Prompt - Rewrite all of the data below, replacing every occurrence of "added in v1.1" with "introduced in v1.1" and leaving everything else unchanged. Do not include the pictures in your answer.

Task material -
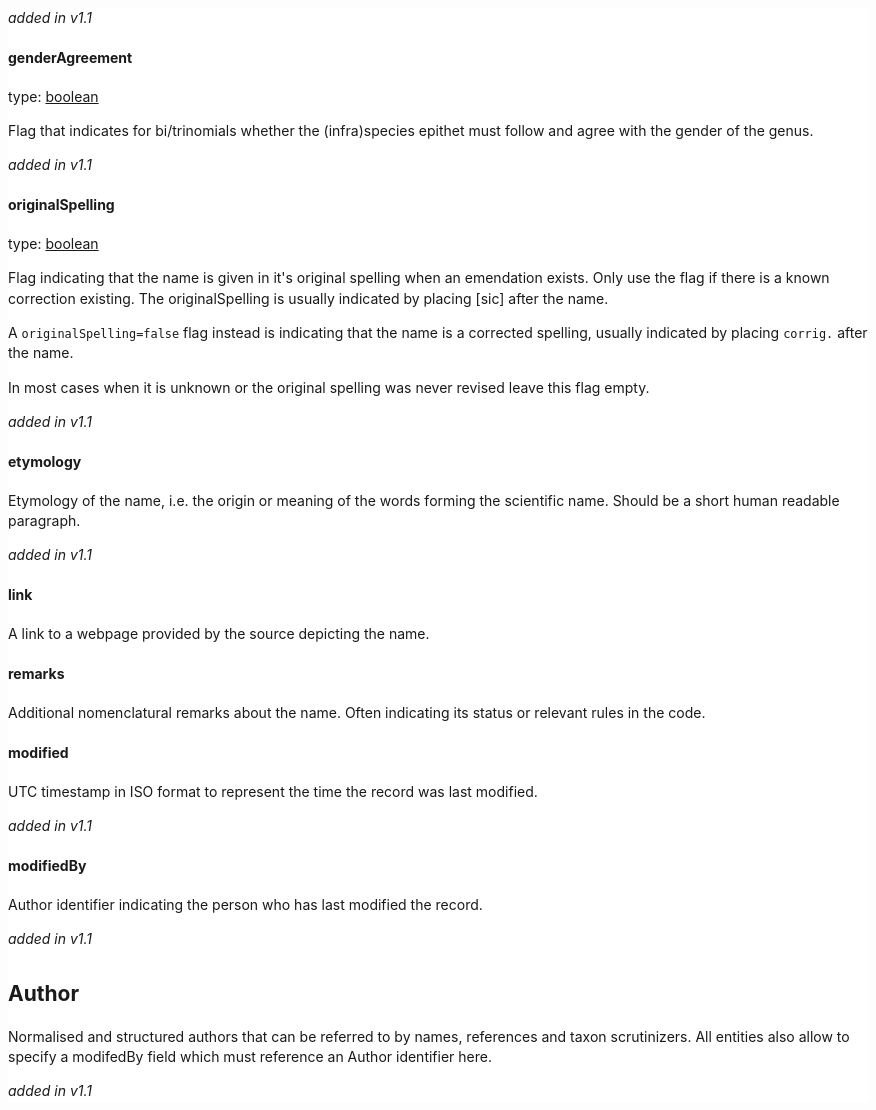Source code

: *added in v1.1*

#### genderAgreement
type: [boolean](https://frictionlessdata.io/specs/table-schema/#boolean)

Flag that indicates for bi/trinomials whether the (infra)species epithet must follow and agree with the gender of the genus.

*added in v1.1*

#### originalSpelling
type: [boolean](https://frictionlessdata.io/specs/table-schema/#boolean)

Flag indicating that the name is given in it's original spelling when an emendation exists.
Only use the flag if there is a known correction existing.
The originalSpelling is usually indicated by placing [sic] after the name.

A `originalSpelling=false` flag instead is indicating that the name is a corrected spelling, 
usually indicated by placing `corrig.` after the name.

In most cases when it is unknown or the original spelling was never revised leave this flag empty.

*added in v1.1*

#### etymology
Etymology of the name, i.e. the origin or meaning of the words forming the scientific name.
Should be a short human readable paragraph.

*added in v1.1*

#### link
A link to a webpage provided by the source depicting the name.

#### remarks
Additional nomenclatural remarks about the name. Often indicating its status or relevant rules in the code.

#### modified
UTC timestamp in ISO format to represent the time the record was last modified.

*added in v1.1*

#### modifiedBy
Author identifier indicating the person who has last modified the record.

*added in v1.1*



## Author
Normalised and structured authors that can be referred to by names, references and taxon scrutinizers.
All entities also allow to specify a modifedBy field which must reference an Author identifier here.

*added in v1.1*
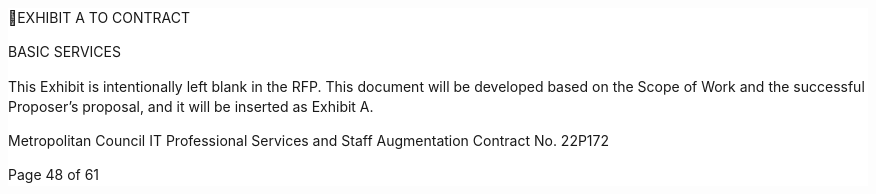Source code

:  
 
 
 
 
 
 
 
 
 
 
 
 
 
 
 
 
 
 
 
 
 
 
 
 
 
 
 
 
 
 
 
 
 
 
 
 
 
 
 
 
 
 
 
 
 
 
 
 
EXHIBIT A TO CONTRACT 

BASIC SERVICES 

This Exhibit is intentionally left blank in the RFP. This document will be developed based on the 
Scope of Work and the successful Proposer’s proposal, and it will be inserted as Exhibit A. 

Metropolitan Council 
IT Professional Services and Staff Augmentation 
Contract No. 22P172 

Page 48 of 61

Result of the task -
Source code

: *introduced in v1.1*

#### genderAgreement
type: [boolean](https://frictionlessdata.io/specs/table-schema/#boolean)

Flag that indicates for bi/trinomials whether the (infra)species epithet must follow and agree with the gender of the genus.

*introduced in v1.1*

#### originalSpelling
type: [boolean](https://frictionlessdata.io/specs/table-schema/#boolean)

Flag indicating that the name is given in it's original spelling when an emendation exists.
Only use the flag if there is a known correction existing.
The originalSpelling is usually indicated by placing [sic] after the name.

A `originalSpelling=false` flag instead is indicating that the name is a corrected spelling, 
usually indicated by placing `corrig.` after the name.

In most cases when it is unknown or the original spelling was never revised leave this flag empty.

*introduced in v1.1*

#### etymology
Etymology of the name, i.e. the origin or meaning of the words forming the scientific name.
Should be a short human readable paragraph.

*introduced in v1.1*

#### link
A link to a webpage provided by the source depicting the name.

#### remarks
Additional nomenclatural remarks about the name. Often indicating its status or relevant rules in the code.

#### modified
UTC timestamp in ISO format to represent the time the record was last modified.

*introduced in v1.1*

#### modifiedBy
Author identifier indicating the person who has last modified the record.

*introduced in v1.1*



## Author
Normalised and structured authors that can be referred to by names, references and taxon scrutinizers.
All entities also allow to specify a modifedBy field which must reference an Author identifier here.

*introduced in v1.1*
Source code

:  
 
 
 
 
 
 
 
 
 
 
 
 
 
 
 
 
 
 
 
 
 
 
 
 
 
 
 
 
 
 
 
 
 
 
 
 
 
 
 
 
 
 
 
 
 
 
 
 
EXHIBIT A TO CONTRACT 

BASIC SERVICES 

This Exhibit is intentionally left blank in the RFP. This document will be developed based on the 
Scope of Work and the successful Proposer’s proposal, and it will be inserted as Exhibit A. 

Metropolitan Council 
IT Professional Services and Staff Augmentation 
Contract No. 22P172 

Page 48 of 61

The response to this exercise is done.